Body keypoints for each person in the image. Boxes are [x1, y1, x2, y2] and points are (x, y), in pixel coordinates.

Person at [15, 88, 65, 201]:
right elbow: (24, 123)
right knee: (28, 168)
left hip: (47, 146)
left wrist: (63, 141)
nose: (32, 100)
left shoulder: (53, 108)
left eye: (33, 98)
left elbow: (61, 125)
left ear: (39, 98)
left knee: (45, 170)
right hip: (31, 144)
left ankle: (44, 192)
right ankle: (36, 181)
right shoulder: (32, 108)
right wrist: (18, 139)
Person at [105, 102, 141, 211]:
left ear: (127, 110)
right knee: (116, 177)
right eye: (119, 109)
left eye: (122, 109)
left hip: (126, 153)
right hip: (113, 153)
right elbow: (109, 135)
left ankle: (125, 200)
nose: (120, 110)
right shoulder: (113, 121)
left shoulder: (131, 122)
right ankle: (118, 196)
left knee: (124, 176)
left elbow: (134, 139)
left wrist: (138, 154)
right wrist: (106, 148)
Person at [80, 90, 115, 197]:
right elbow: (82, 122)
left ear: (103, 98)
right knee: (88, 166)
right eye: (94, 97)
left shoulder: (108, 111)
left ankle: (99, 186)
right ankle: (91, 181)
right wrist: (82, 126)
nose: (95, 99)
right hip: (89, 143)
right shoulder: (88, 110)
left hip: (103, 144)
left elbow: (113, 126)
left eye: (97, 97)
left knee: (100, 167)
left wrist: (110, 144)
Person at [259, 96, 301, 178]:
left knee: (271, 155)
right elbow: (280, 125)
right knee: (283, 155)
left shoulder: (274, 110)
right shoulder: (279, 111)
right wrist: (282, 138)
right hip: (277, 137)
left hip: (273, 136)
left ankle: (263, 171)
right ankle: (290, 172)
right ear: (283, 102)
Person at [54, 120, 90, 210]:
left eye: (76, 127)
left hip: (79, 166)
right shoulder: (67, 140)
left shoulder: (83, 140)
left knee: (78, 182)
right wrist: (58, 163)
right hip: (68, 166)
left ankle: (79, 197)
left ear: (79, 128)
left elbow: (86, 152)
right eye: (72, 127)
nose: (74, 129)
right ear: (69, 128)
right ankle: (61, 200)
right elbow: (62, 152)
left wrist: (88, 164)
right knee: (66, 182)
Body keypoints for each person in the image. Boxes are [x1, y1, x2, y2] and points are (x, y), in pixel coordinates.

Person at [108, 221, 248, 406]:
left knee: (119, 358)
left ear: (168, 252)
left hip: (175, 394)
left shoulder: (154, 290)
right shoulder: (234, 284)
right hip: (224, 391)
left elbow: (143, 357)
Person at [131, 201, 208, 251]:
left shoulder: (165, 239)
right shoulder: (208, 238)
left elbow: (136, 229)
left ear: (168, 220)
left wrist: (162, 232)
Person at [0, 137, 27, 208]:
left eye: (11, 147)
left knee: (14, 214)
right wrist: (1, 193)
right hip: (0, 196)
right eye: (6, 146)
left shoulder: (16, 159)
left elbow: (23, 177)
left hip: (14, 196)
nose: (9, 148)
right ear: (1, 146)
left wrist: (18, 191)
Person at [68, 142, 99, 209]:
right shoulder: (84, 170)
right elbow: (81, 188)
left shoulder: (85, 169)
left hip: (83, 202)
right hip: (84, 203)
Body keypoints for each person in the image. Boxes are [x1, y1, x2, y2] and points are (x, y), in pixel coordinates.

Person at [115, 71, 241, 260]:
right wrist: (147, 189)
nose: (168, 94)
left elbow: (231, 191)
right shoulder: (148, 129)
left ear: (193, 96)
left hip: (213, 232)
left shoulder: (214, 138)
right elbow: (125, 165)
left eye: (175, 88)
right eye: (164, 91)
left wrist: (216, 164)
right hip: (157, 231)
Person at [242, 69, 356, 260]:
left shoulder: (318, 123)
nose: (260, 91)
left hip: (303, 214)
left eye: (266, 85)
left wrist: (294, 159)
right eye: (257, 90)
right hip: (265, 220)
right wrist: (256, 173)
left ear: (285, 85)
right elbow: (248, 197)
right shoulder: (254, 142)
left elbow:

=====

◆ **What this task involves**
Each line of the listing is to be output verbatim.

◆ **Exercise output**
Body keypoints for each person in the image. Boxes are [x1, y1, x2, y2] and points are (x, y), in pixel coordinates.

Person at [15, 88, 65, 201]:
right elbow: (24, 123)
right knee: (28, 168)
left hip: (47, 146)
left wrist: (63, 141)
nose: (32, 100)
left shoulder: (53, 108)
left eye: (33, 98)
left elbow: (61, 125)
left ear: (39, 98)
left knee: (45, 170)
right hip: (31, 144)
left ankle: (44, 192)
right ankle: (36, 181)
right shoulder: (32, 108)
right wrist: (18, 139)
Person at [105, 102, 141, 211]:
left ear: (127, 110)
right knee: (116, 177)
right eye: (119, 109)
left eye: (122, 109)
left hip: (126, 153)
right hip: (113, 153)
right elbow: (109, 135)
left ankle: (125, 200)
nose: (120, 110)
right shoulder: (113, 121)
left shoulder: (131, 122)
right ankle: (118, 196)
left knee: (124, 176)
left elbow: (134, 139)
left wrist: (138, 154)
right wrist: (106, 148)
Person at [80, 90, 115, 197]:
right elbow: (82, 122)
left ear: (103, 98)
right knee: (88, 166)
right eye: (94, 97)
left shoulder: (108, 111)
left ankle: (99, 186)
right ankle: (91, 181)
right wrist: (82, 126)
nose: (95, 99)
right hip: (89, 143)
right shoulder: (88, 110)
left hip: (103, 144)
left elbow: (113, 126)
left eye: (97, 97)
left knee: (100, 167)
left wrist: (110, 144)
Person at [259, 96, 301, 178]:
left knee: (271, 155)
right elbow: (280, 125)
right knee: (283, 155)
left shoulder: (274, 110)
right shoulder: (279, 111)
right wrist: (282, 138)
right hip: (277, 137)
left hip: (273, 136)
left ankle: (263, 171)
right ankle: (290, 172)
right ear: (283, 102)
Person at [54, 120, 90, 210]:
left eye: (76, 127)
left hip: (79, 166)
right shoulder: (67, 140)
left shoulder: (83, 140)
left knee: (78, 182)
right wrist: (58, 163)
right hip: (68, 166)
left ankle: (79, 197)
left ear: (79, 128)
left elbow: (86, 152)
right eye: (72, 127)
nose: (74, 129)
right ear: (69, 128)
right ankle: (61, 200)
right elbow: (62, 152)
left wrist: (88, 164)
right knee: (66, 182)
Body keypoints for each person in the image. Boxes are [x1, y1, x2, y2] and points are (x, y), in pixel coordinates.

Person at [108, 221, 248, 406]:
left knee: (119, 358)
left ear: (168, 252)
left hip: (175, 394)
left shoulder: (154, 290)
right shoulder: (234, 284)
right hip: (224, 391)
left elbow: (143, 357)
Person at [131, 201, 208, 251]:
left shoulder: (165, 239)
right shoulder: (208, 238)
left elbow: (136, 229)
left ear: (168, 220)
left wrist: (162, 232)
Person at [0, 137, 27, 208]:
left eye: (11, 147)
left knee: (14, 214)
right wrist: (1, 193)
right hip: (0, 196)
right eye: (6, 146)
left shoulder: (16, 159)
left elbow: (23, 177)
left hip: (14, 196)
nose: (9, 148)
right ear: (1, 146)
left wrist: (18, 191)
Person at [68, 142, 99, 209]:
right shoulder: (84, 170)
right elbow: (81, 188)
left shoulder: (85, 169)
left hip: (83, 202)
right hip: (84, 203)
Body keypoints for each person in the image. Boxes are [x1, y1, x2, y2] and points are (x, y), in pixel coordinates.

Person at [115, 71, 241, 260]:
right wrist: (147, 189)
nose: (168, 94)
left elbow: (231, 191)
right shoulder: (148, 129)
left ear: (193, 96)
left hip: (213, 232)
left shoulder: (214, 138)
right elbow: (125, 165)
left eye: (175, 88)
right eye: (164, 91)
left wrist: (216, 164)
right hip: (157, 231)
Person at [242, 69, 356, 260]:
left shoulder: (318, 123)
nose: (260, 91)
left hip: (303, 214)
left eye: (266, 85)
left wrist: (294, 159)
right eye: (257, 90)
right hip: (265, 220)
right wrist: (256, 173)
left ear: (285, 85)
right elbow: (248, 197)
right shoulder: (254, 142)
left elbow:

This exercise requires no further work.